But at a less-than-packed arena on Tuesday, it wasn’t these stars that saved the Red and Blue’s skin against Monmouth.

It was the bench.

And as coach Jerome Allen shuffled his lineup while Hicks struggled with his shot and Dougherty got into foul trouble, the Quakers’ reserves dropped in 19 crucial points to keep the Hawks at bay.

But the bench’s contributions extended far beyond the box score.

Reserves like sophomore guard Julian Harrell and junior guard Patrick Lucas-Perry came up big down the stretch, displaying the mental and physical resolve of players who receive twice their floor time.

Harrell, in his first minutes of college basketball after missing all of his freshman campaign due to injury, played like a veteran as he took a charge from Monmouth’s Deon Jones to draw an offensive foul late in the game when the Hawks were threatening to come back.

And it was Lucas-Perry, unintimidated by the charity stripe, who sank the game-clinching free throws with less than 30 seconds to play.

Even senior guard Dau Jok, better known for his abilities as an emotional leader than a pure scorer, got his due.

“I think about Dau Jok in the sense he played a total of seven minutes,” Allen said. “He gave us three rebounds, he tried to set screens and just whatever we needed. Whether he played seven minutes or seven seconds, he’s going to try to do what the team needs.”
○ ○ ○
_WORK TASK 1_
Answer these questions from the basketball report:
(a) How many points did the Quakers' reserves score?
(b) Which Monmouth player did Harrell take a charge from?
(c) How many minutes did Dau Jok play?
The basketball report and the rows are separate, unrelated material.
○ ○ ○
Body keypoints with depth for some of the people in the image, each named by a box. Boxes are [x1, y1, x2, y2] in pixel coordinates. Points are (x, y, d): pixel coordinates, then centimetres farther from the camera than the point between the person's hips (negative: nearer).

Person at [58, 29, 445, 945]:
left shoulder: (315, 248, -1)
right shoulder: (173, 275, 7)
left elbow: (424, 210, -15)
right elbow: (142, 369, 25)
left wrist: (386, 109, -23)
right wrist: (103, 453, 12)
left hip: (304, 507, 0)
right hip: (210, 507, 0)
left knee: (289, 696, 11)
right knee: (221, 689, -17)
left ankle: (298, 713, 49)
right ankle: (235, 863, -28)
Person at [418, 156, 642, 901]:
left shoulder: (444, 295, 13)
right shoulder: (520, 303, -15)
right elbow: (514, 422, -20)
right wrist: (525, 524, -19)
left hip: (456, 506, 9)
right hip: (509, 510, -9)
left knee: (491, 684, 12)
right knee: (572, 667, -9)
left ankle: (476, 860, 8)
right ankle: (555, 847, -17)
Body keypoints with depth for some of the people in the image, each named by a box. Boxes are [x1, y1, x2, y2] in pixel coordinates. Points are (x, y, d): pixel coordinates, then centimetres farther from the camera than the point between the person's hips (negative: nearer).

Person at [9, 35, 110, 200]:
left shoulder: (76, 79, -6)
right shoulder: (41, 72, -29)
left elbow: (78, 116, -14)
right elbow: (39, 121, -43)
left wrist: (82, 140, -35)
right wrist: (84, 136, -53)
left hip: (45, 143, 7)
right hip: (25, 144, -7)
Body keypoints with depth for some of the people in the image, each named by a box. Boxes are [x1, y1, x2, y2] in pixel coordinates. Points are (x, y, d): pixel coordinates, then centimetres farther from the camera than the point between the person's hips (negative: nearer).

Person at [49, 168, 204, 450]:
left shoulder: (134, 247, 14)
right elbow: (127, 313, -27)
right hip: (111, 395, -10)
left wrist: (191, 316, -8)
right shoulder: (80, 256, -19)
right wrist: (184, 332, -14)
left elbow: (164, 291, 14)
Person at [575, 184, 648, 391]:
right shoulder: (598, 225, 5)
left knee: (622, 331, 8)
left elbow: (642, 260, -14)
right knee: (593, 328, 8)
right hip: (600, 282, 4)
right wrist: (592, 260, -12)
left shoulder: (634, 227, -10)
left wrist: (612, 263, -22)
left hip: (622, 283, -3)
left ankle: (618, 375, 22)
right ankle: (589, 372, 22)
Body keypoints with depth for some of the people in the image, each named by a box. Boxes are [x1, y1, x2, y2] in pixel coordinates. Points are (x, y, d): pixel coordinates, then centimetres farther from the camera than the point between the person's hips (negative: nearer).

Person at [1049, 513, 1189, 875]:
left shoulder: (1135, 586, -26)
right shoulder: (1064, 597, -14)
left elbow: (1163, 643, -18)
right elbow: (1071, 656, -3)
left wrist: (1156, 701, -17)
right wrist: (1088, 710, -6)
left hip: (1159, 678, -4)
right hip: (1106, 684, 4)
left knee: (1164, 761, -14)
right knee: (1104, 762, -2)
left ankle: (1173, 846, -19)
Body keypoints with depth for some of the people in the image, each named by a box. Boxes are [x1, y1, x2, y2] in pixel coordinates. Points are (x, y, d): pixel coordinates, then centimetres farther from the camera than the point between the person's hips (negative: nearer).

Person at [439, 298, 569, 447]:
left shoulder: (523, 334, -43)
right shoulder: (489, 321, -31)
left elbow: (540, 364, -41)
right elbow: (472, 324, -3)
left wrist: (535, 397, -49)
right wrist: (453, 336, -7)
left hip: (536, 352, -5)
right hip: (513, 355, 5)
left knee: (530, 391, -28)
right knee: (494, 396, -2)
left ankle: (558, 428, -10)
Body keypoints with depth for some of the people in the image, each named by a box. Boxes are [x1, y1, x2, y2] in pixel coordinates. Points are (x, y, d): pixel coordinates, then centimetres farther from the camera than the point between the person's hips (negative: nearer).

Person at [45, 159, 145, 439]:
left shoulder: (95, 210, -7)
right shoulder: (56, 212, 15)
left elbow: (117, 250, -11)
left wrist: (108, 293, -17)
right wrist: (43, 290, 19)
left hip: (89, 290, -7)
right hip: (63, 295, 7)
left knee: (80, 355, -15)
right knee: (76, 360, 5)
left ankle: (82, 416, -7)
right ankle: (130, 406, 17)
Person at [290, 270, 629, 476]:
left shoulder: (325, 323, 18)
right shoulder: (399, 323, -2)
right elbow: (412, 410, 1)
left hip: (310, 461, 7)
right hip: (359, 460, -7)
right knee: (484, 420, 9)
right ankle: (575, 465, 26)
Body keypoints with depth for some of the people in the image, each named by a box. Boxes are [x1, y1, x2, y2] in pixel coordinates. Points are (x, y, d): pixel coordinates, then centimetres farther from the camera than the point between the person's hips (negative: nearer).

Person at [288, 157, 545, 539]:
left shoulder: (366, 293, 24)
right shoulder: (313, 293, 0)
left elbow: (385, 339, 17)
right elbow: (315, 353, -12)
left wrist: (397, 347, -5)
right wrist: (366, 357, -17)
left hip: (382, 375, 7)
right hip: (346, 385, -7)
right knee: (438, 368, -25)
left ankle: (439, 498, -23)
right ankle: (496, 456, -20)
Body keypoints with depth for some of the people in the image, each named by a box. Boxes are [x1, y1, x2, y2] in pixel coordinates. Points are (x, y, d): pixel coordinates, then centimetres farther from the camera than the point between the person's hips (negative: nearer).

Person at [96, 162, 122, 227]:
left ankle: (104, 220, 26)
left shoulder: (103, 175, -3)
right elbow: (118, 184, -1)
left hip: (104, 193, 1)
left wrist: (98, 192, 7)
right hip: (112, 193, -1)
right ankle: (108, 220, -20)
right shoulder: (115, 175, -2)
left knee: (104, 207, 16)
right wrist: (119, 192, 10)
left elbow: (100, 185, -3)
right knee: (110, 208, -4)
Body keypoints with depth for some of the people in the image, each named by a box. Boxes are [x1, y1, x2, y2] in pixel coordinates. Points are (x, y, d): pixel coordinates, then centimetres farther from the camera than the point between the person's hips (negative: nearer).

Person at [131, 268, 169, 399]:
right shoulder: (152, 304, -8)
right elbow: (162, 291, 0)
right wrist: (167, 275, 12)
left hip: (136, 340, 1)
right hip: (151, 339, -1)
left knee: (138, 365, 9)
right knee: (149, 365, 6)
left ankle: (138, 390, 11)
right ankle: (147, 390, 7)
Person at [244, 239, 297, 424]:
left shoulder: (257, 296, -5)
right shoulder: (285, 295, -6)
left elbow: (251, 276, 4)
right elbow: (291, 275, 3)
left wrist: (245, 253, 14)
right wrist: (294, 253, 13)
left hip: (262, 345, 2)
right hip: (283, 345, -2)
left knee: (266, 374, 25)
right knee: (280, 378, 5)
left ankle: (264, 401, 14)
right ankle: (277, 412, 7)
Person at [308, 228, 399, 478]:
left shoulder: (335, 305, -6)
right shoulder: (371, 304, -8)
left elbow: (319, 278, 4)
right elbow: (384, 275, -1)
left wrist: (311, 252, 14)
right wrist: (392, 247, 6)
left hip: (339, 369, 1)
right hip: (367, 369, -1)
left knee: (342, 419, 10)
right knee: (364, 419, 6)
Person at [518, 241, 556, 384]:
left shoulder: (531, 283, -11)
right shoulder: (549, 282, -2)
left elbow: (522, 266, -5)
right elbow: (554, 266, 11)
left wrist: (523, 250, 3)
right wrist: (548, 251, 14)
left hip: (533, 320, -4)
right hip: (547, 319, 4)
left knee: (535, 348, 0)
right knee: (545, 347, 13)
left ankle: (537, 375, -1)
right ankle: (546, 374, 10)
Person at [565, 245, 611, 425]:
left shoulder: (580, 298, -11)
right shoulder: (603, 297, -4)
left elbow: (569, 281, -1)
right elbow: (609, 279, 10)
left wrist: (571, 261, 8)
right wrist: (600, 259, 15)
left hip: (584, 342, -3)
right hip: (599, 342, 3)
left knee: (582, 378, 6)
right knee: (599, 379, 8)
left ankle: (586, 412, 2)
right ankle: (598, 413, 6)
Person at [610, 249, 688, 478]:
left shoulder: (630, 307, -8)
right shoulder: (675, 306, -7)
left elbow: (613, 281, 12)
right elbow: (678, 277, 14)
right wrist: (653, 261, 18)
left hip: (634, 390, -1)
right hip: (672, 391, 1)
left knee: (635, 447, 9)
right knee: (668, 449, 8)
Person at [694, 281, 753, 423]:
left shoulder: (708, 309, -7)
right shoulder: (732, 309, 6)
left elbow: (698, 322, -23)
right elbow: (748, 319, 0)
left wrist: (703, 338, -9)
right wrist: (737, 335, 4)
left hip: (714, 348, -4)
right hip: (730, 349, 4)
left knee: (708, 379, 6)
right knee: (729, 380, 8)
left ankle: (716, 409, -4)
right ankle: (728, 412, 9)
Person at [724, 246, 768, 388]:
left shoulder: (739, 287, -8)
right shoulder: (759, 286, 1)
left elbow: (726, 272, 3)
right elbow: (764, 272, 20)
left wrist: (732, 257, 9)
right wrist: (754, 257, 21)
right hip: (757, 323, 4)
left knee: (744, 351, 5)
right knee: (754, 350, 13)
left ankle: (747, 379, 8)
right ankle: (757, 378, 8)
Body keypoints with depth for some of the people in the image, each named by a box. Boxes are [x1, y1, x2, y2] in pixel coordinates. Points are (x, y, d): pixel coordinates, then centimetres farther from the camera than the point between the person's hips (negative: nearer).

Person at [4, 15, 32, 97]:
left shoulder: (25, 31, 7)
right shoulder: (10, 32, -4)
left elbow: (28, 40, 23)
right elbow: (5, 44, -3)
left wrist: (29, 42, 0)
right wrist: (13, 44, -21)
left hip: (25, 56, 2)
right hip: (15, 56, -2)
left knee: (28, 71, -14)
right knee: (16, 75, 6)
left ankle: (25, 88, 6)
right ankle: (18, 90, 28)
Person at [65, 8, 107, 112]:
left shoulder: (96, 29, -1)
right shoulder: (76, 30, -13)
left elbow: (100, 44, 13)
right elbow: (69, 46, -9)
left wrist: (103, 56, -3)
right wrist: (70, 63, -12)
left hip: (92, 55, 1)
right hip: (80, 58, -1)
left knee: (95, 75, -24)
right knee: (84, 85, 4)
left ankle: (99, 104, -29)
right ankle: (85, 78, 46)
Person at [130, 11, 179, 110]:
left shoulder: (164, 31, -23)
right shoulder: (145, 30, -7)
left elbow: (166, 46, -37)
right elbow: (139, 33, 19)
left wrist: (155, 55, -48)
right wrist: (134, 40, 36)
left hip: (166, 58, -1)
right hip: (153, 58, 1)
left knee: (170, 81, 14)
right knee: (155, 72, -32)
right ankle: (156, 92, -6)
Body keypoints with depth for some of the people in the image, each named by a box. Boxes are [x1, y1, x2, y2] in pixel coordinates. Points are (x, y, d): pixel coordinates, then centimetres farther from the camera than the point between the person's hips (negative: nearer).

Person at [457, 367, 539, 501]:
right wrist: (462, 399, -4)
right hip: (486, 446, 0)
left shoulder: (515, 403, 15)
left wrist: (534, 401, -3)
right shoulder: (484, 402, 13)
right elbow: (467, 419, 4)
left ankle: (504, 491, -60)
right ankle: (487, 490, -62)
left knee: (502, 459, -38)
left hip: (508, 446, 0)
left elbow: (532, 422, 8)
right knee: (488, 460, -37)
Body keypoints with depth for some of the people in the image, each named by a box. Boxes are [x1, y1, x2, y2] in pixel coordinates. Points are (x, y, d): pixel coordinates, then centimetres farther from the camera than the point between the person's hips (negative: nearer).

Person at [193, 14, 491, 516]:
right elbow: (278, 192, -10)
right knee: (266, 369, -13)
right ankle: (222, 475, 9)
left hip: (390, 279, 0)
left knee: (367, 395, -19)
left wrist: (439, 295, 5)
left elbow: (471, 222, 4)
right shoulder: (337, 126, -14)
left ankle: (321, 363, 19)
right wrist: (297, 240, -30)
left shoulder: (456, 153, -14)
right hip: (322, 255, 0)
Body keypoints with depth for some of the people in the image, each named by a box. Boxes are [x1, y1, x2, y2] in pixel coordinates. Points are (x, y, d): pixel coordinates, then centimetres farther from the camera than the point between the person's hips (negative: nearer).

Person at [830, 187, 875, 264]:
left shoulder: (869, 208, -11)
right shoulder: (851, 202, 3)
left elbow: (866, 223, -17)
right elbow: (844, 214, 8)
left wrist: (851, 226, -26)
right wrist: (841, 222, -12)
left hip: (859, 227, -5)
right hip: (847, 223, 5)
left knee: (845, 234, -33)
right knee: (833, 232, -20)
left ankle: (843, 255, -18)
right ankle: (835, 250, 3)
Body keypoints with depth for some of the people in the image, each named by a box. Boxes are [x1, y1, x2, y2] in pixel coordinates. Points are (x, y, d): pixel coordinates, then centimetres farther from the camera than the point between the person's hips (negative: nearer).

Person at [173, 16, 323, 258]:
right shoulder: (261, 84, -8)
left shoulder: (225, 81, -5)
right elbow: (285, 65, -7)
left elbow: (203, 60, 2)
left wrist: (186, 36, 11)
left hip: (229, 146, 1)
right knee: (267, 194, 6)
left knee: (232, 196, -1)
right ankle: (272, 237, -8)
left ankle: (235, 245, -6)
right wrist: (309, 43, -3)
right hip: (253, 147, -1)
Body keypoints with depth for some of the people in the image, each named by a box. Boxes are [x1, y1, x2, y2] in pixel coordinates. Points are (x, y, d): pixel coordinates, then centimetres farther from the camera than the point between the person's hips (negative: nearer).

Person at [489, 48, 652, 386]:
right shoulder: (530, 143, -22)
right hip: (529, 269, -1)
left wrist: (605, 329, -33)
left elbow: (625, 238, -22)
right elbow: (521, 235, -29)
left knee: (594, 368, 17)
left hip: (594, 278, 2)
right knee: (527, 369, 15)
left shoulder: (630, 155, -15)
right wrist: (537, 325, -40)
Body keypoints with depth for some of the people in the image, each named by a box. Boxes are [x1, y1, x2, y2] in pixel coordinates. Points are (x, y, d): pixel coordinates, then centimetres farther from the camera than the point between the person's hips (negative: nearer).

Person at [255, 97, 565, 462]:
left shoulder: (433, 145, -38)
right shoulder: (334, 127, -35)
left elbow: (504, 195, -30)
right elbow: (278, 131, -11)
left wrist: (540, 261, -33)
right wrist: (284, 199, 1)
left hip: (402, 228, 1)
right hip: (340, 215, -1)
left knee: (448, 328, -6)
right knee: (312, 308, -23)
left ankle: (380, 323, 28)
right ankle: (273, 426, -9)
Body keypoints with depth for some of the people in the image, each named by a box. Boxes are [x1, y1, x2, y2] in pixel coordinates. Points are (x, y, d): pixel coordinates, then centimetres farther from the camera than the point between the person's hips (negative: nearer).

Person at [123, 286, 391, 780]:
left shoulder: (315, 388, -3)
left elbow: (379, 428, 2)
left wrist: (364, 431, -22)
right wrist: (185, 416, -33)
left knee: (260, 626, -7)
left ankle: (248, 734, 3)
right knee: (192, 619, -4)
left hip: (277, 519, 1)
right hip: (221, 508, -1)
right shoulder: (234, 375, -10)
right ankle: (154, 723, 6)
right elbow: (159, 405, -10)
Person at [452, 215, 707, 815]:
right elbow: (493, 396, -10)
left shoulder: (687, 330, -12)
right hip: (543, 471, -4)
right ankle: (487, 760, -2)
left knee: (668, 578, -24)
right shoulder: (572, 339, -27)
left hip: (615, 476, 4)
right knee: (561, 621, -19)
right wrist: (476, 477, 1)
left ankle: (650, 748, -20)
○ ○ ○
_WORK TASK 2_
Update the rows, starting with the line that contains "right shoulder: (56, 212, 15)" and going on through the line that contains "left shoulder: (257, 296, -5)". Replace "left knee" with "left knee joint", keep everything else the same, and give back only those lines.

_RESULT 1_
(a) 19 points
(b) Deon Jones
(c) Seven minutes

_RESULT 2_
right shoulder: (56, 212, 15)
left elbow: (117, 250, -11)
left wrist: (108, 293, -17)
right wrist: (43, 290, 19)
left hip: (89, 290, -7)
right hip: (63, 295, 7)
left knee joint: (80, 355, -15)
right knee: (76, 360, 5)
left ankle: (82, 416, -7)
right ankle: (130, 406, 17)
Person at [290, 270, 629, 476]:
left shoulder: (325, 323, 18)
right shoulder: (399, 323, -2)
right elbow: (412, 410, 1)
left hip: (310, 461, 7)
right hip: (359, 460, -7)
right knee: (484, 420, 9)
right ankle: (575, 465, 26)
Body keypoints with depth for some of the people in the image, each named by a box. Boxes are [x1, y1, x2, y2] in pixel coordinates. Points are (x, y, d): pixel coordinates, then centimetres farther from the camera than the point between the person's hips (negative: nearer).

Person at [288, 157, 545, 539]:
left shoulder: (366, 293, 24)
right shoulder: (313, 293, 0)
left elbow: (385, 339, 17)
right elbow: (315, 353, -12)
left wrist: (397, 347, -5)
right wrist: (366, 357, -17)
left hip: (382, 375, 7)
right hip: (346, 385, -7)
right knee: (438, 368, -25)
left ankle: (439, 498, -23)
right ankle: (496, 456, -20)
Body keypoints with depth for some of the people in the image, each named by a box. Boxes are [x1, y1, x2, y2] in pixel coordinates. Points are (x, y, d): pixel coordinates, then centimetres farther from the camera than the point between the person's hips (negative: nearer).

Person at [96, 162, 122, 227]:
left ankle: (104, 220, 26)
left shoulder: (103, 175, -3)
right elbow: (118, 184, -1)
left hip: (104, 193, 1)
left wrist: (98, 192, 7)
right hip: (112, 193, -1)
right ankle: (108, 220, -20)
right shoulder: (115, 175, -2)
left knee joint: (104, 207, 16)
right wrist: (119, 192, 10)
left elbow: (100, 185, -3)
right knee: (110, 208, -4)
Body keypoints with depth for some of the people in the image, each named by a box. Boxes are [x1, y1, x2, y2] in pixel coordinates. Points are (x, y, d): pixel coordinates, then centimetres farther from the camera than the point between the person's hips (negative: nearer).

Person at [131, 268, 169, 399]:
right shoulder: (152, 304, -8)
right elbow: (162, 291, 0)
right wrist: (167, 275, 12)
left hip: (136, 340, 1)
right hip: (151, 339, -1)
left knee joint: (138, 365, 9)
right knee: (149, 365, 6)
left ankle: (138, 390, 11)
right ankle: (147, 390, 7)
Person at [244, 239, 297, 424]:
left shoulder: (257, 296, -5)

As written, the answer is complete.